Wednesday, June 07, 2017

Wednesday Linkage

In no particular order:

Back in Aught Nine, we reported on a real life version of a classic sci-fi widget:

"Robert A Heinlein, wrote a haunting short story about a scientist, Pinero, who discovered a means to literally and accurately determine one's date of death."

That post was about an online, virtual lifespan calculator. But now co-blogger Bob V tips us to a company that claims to have a real-life version:

"GWG Life ... started requiring those people to turn over a saliva sample. Its quarry: patterns of DNA methylation. In layman’s terms, it analyzes the samples to see whether certain genes are switched on or off at hundreds of specific spots."

Why?

"In theory, that could help the company predict your life span"

It's not a slam-dunk, but along with the burgeoning market for genetic testing, we may be entering a very interesting (kinda scary) era.

Our friend The Political Hat picks up on a theme familiar to IB regulars, assisted suicide as healthcare cost container:

"Increasingly, suicide is being accepted as a legitimate medical treatment."

And he provides video from a Silver State doc to back this up.

Oy.

From the Turnabout Is Fair Play Files we have this item, Jay Hancock tells us that former drug reps are now working for insurance companies, touting lower cost alternatives:

"As a drug salesman, Mike Courtney worked hard to make health care expensive ... He’s on a different mission now: When he calls on doctors, he champions generic drugs."

How he got there is pretty darned interesting.

Bonus: FoIB Kim D provided us with this link to a neat slideshow about 15 common mistakes folks make when they're buyng insurance.

The Cobbler's Insurance

Everyone's heard the old saw about how the cobbler's kids go shoeless. Well, here's a cautionary insurance tale along those lines.

Two years ago, we lost our beloved 13 year old puppy to a virulent form of canine leukemia. As with many human cases, the last few days saw some rather hefty health care provider bills (which, all told, included a comma).

This past December, we decided that we were ready to welcome a new puppy into our home, and were adopted by a very cute, lovable, high energy rescue mix. Unlike our previous two, we had this one "chipped." Part of that process involved getting a quote for pet insurance, which we did. It wasn't really a major expense ($30/month? Something like that), but we kept putting it off. After all, she's only a puppy, what could possibly generate a big enough vet bill to justify it?

Yeah, I know.

This weekend, the poor thing let out a major yelp running down the hall, and hobbled back in on 3 legs, the fourth one just ... dangling. We were getting ready to take her to the emergency vet when she "shrugged it off" and resumed 4-legged mode. Okay, just a one-off, no biggie.

Except that this continued every few hours. I was able to get a vet appointment for this morning (we've used this vet through 3 dogs, well over 20 years, and they're wonderful). Take the poor little one in, and turns out she has a congenital knee ligament issue (not uncommon in small breeds like hers). Thankfully, it's not life-threatening, but it does need to be addressed, soon, and surgically.

And yes, there will be a comma involved.

And yes, that $30 a month seems much less of a burden now.

But unlike ACA plans, pet insurance doesn't cover pre-existing conditions.

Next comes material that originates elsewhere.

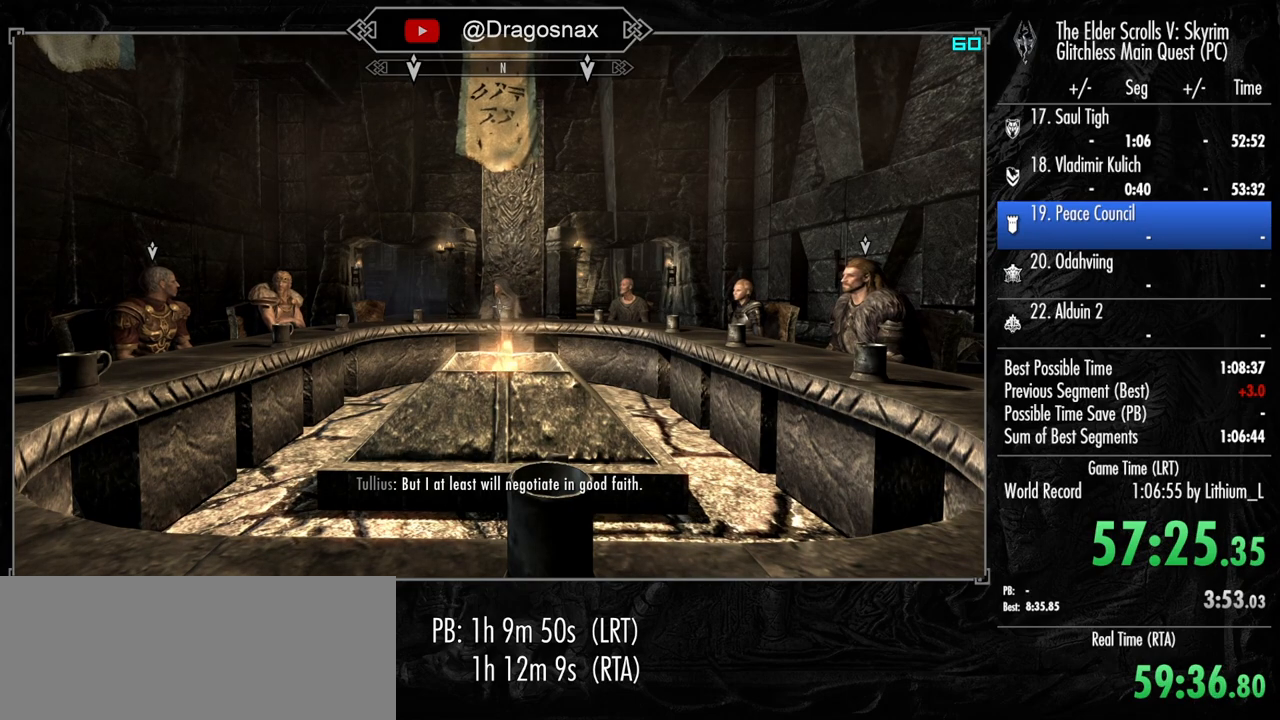
Gameplay with keyboard and mouse; each line is a JSON object with the keys and mouse buttons held at the frame after it. "events" lists presses ("down") and releases ("up") of "1", "2", "3", "4", "a", "ctrl", "d", "e", "f", "f1", "f5", "g", "j", "m", "q", "r", "s", "shift", "space", "t", "tab", "v", "w", "y", "mouse_left", "mouse_right", "mouse_mb4", "mouse_mb5", "mouse_wheel_up" and "mouse_wheel_down" between this image and that frame as [ms after this image, input, new state], when the widget could be followed in between. "mouse_left", "mouse_right", "mouse_mb4", "mouse_mb5", "mouse_wheel_up", "mouse_wheel_down" = the "left", "right", "mb4", "mb5", "wheel_up", "wheel_down" buttons of the "mouse" list. No other keys are recorded. "mouse_move" is the direction in which the mouse moves at that frame (one of eight, or "still"), when it could be read.
{"keys": [], "mouse": [], "mouse_move": "left", "events": []}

So, (expensive) lesson learned.

Tuesday, June 06, 2017

Anthem Exiting Ohio Exchanges!

In a producer news release Anthem has announced it will pull out of Ohio for on exchange business in 2018. They will be reducing their off exchange options too. From the release:
"As the Individual marketplace continues to evolve, we look forward to seeing important changes made to the health care law. We hope these changes will stabilize the market and allow us to have a more robust presence in the future." 
This is huge news as Anthem was the only insurer available in 20 counties in Ohio last year. For another 28 counties they were one of two insurers in the market. We will update IB as more details are shared.

UPDATE: Anthem is also pulling all off exchange plans except for one Catastrophic plan offering in Pike County. They are doing this so it doesn't constitute a full exit. Under HIPAA rules full exits require insurers to leave markets for five years.

SOMETHING TO PONDER: The echo chamber is focusing on CSR's as the main reason for the pullout. If this were true then why would Anthem pull their off-exchange products? These plans don't offer CSR's to low income nor do they offer subsidies.

Carrots and Sticks: Empire State-style

As more and more carriers exit more and more states, New York Governor Andrew Cuomo thinks he's hit on a useful solution: leave the health insurance market, kiss other opportunities goodbye, as well:

"Insurers that leave the individual market would be cut off from participating in other government health programs, including Medicaid, the Children’s Health Insurance Program and the Essential Plan"

Two thoughts here:

First, good for him. While I generally dislike the heavy the hand of government forcing a company into a specific behavior, it seems to me that it's not only within that entity's purview to make the choice to leave a painful one. After all, he';s not forcing carriers to stay, just incenting them to consider such a move in terms of the bigger picture.

After all, I've always been a fan of the 58-state laboratory model.

Second, what the heck is an "Essential Plan?"

Well, it turns out that it's one of the "Basic Health Plans" the previous administration greenlit targeted at low- and moderate-income folks. It's not quite "bare bones," since it still includes a number of "freebies." On the other hand, it costs $20 a month per person (in some cases, not even that), and includes "free" preventive care.

Your tax dollars at work.

[Hat Tip: FoIB Allison B]

Monday, June 05, 2017

Self Defense Insurance

We've blogged before about the challenges one faces if forced to use a weapon in self-defense, even folks with concealed carry permits. After all, you intentionally hurt or killed someone. The permit may help you out in court, but you're still on the hook for attorney's fees.

The problem is that your typical homeowner's policy (where one would ordinarily look for some help) excludes intentional acts like shooting someone, and there's no "except when they're attacking you or your loved ones" clause.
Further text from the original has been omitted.